Although Floyd Sr. worked briefly as his son’s trainer between 2006 and 2007 while Roger served a six-month jail term for physical assault, the relationship went sour once more after Floyd Jr. ran back to Roger on his release from prison. The duo only reconciled in 2007 after the senior Mayweather opted out of his intention to train De La Hoya against his own son. He eventually ended in his son’s corner on the famous May 5, 2007, mega bout that saw Mayweather Jr. emerge the champion.

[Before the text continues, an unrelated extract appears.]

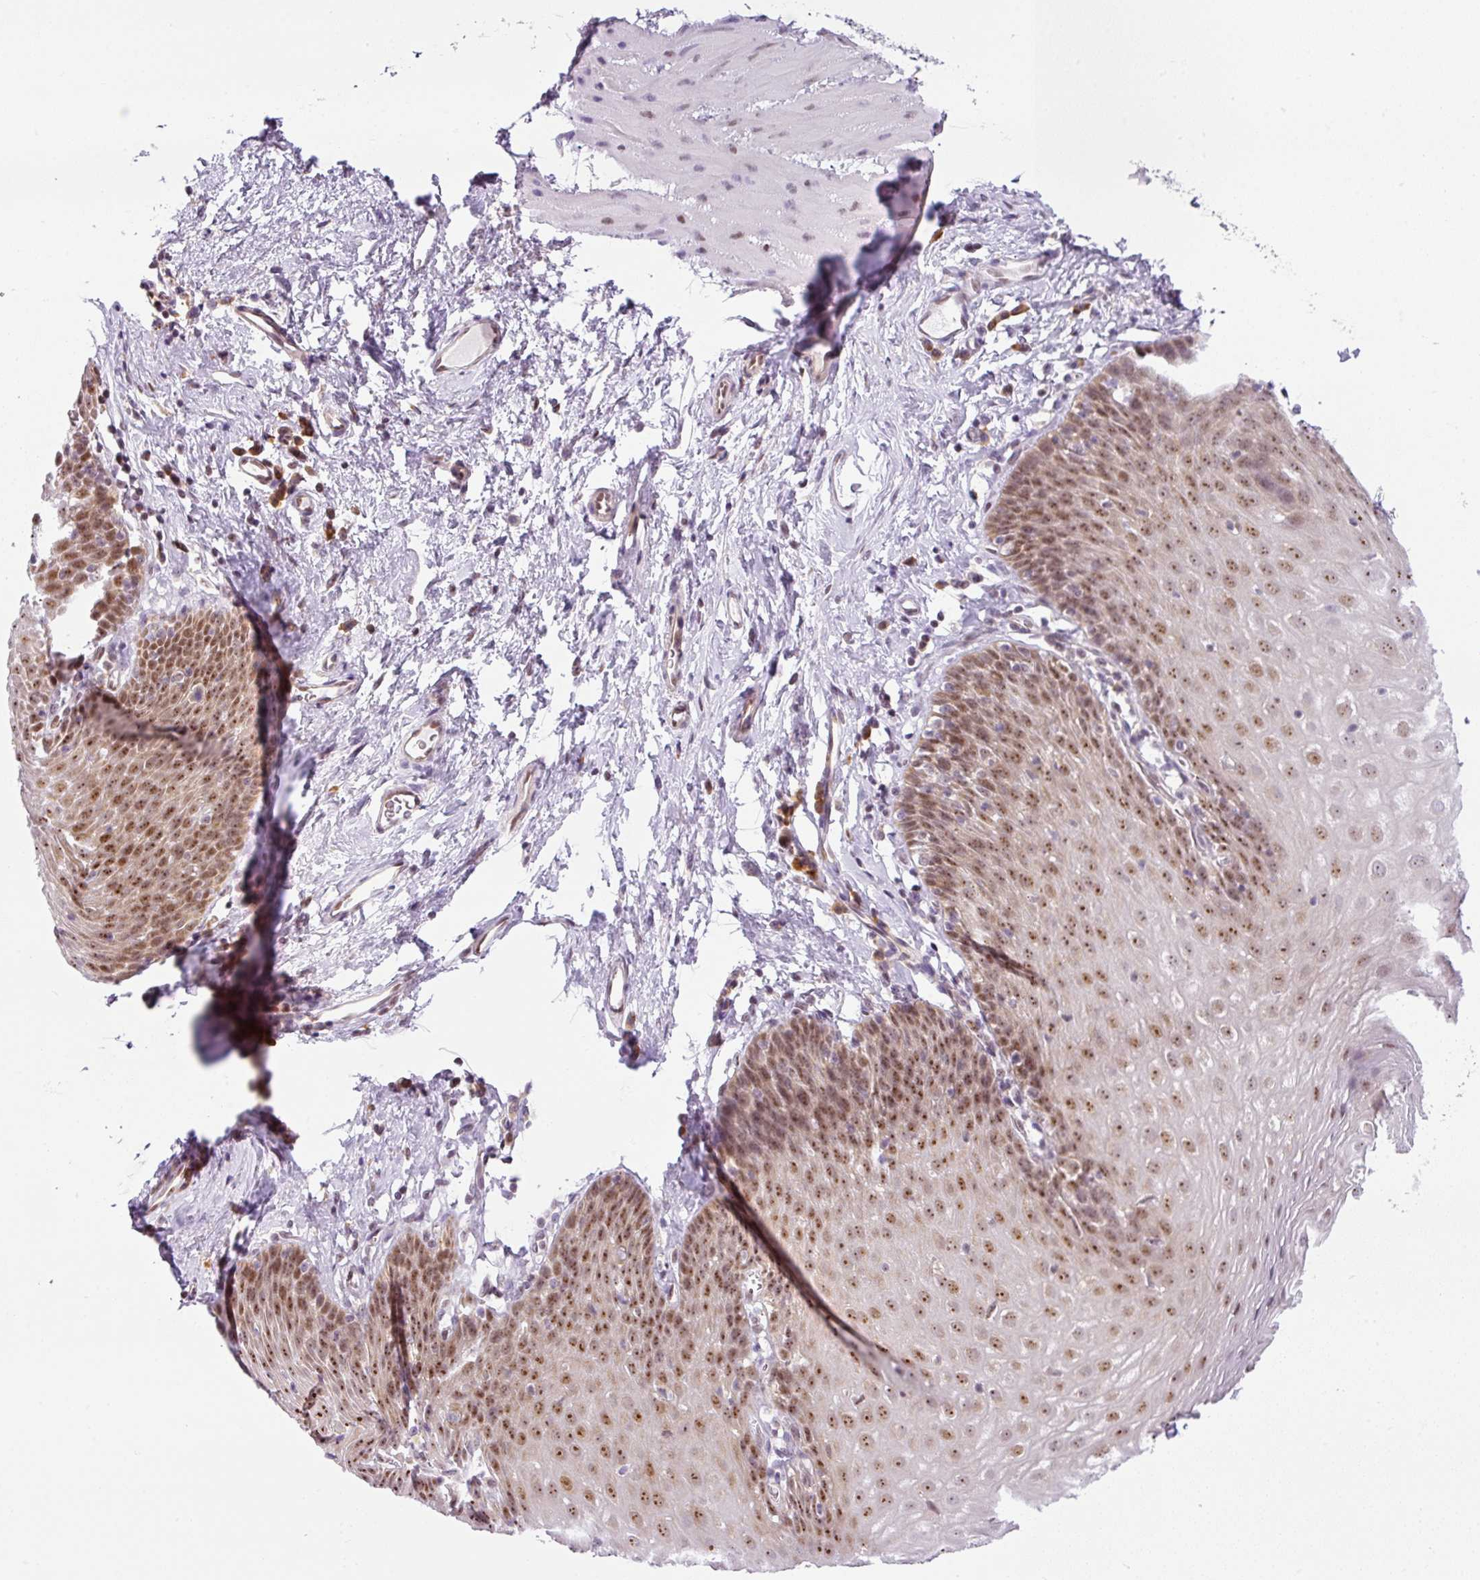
{"staining": {"intensity": "moderate", "quantity": ">75%", "location": "nuclear"}, "tissue": "esophagus", "cell_type": "Squamous epithelial cells", "image_type": "normal", "snomed": [{"axis": "morphology", "description": "Normal tissue, NOS"}, {"axis": "topography", "description": "Esophagus"}], "caption": "Immunohistochemistry histopathology image of benign esophagus: esophagus stained using immunohistochemistry displays medium levels of moderate protein expression localized specifically in the nuclear of squamous epithelial cells, appearing as a nuclear brown color.", "gene": "NDUFB2", "patient": {"sex": "female", "age": 61}}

In 2011, however, the Mayweather father and son engaged in yet another heated altercation that almost resulted in a fight. It happened at Mayweather Jr.’s training facility. He flared up after his dad mentioned that he made him what he is. Accusing his father of jealousy and insisting that it was his uncle, Roger that made him, he ordered him out of his gym. Mayweather Sr. retorted by asking him to come and put him out, adding that there are only two Mayweathers in existence – Roger, who made the name and himself who took it to the next level. See video of the unpalatable father and son face-off.
All these notwithstanding, Floyd Jr. raised hopes of a better relationship with his dad in May 2013 after he announced that he would return as his trainer, pointing to Roger’s poor health as the reason for the change. Floyd Mayweather Sr. has since remained his son’s trainer. He later saw him to victory in his famous 2017 fight against Manny Pacquiao.

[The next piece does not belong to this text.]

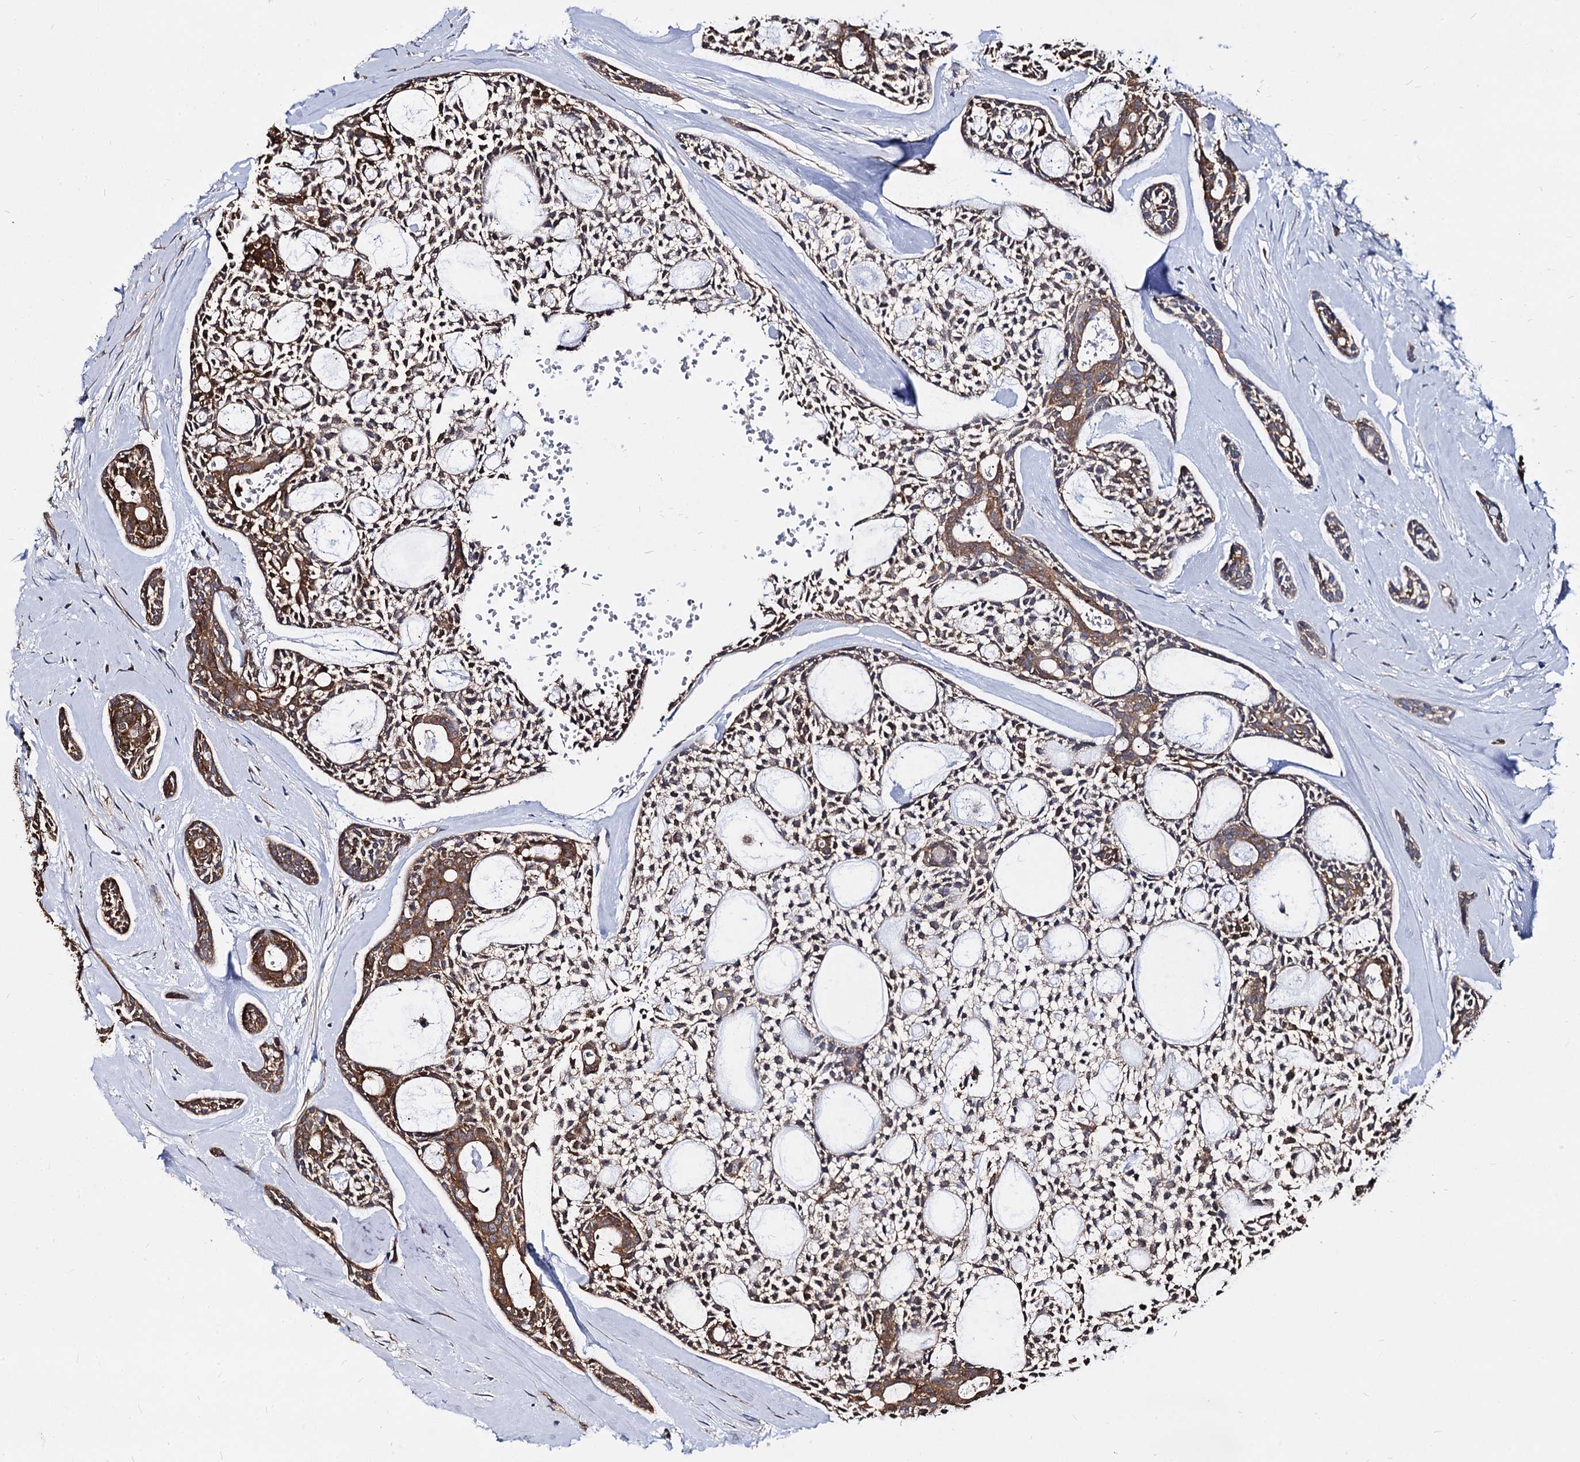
{"staining": {"intensity": "moderate", "quantity": ">75%", "location": "cytoplasmic/membranous"}, "tissue": "head and neck cancer", "cell_type": "Tumor cells", "image_type": "cancer", "snomed": [{"axis": "morphology", "description": "Adenocarcinoma, NOS"}, {"axis": "topography", "description": "Subcutis"}, {"axis": "topography", "description": "Head-Neck"}], "caption": "Human head and neck adenocarcinoma stained with a protein marker shows moderate staining in tumor cells.", "gene": "NME1", "patient": {"sex": "female", "age": 73}}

How Family Conflict Impacted Mayweather Sr. and Jr.’s Relationship
Mayweather Sr. and Jr.’s constant altercations could be partly traced to the Mayweather family’s history of conflict and violence. Back in 1979 when Floyd Jr. was just a month less than two years old, his father had used him as a shield against what would have been a fatal shot from the former’s maternal uncle, Tony Sinclair a.k.a Baboon. On that fateful day (January 21, 1979), Baboon had arrived at Floyd Sr.’s residence with a 20-gauge gun to settle a business score – the jungle way.
Reports have it that a (drug) business had gone bad between the two and Mayweather was using his fighting prowess to intimidate Sinclair. The former had left the latter running for his dear life after squeezing his throat at a local roller rink over the same issue. Facing the gun with nothing to defend himself with, Mayweather Snr. had used his son instead since he believed Sinclair wouldn’t shoot little Floyd. He eventually got the shot in the leg.

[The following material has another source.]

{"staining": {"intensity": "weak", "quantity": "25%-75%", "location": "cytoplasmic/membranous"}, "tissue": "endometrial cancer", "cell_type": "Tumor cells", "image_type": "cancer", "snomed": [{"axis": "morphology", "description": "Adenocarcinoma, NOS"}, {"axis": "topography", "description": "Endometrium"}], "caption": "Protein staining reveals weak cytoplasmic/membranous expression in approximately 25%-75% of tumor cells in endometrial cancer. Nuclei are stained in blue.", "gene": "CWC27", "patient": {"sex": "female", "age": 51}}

The longstanding rift between Floyd Sr. and his brother Roger also contributed a great deal to the unhealthy relationship between him and his son. Roger had taken over Mayweather Jr.’s training for the period his father served his drug trafficking sentence. Roger also continued as Floyd Jr.’s trainer two years after his release until 2013 when ill health stopped him. Owing to this, Floyd Jr.’s uncle often took the credit for his boxing success, an attitude that never went down well with Floyd Mayweather Sr.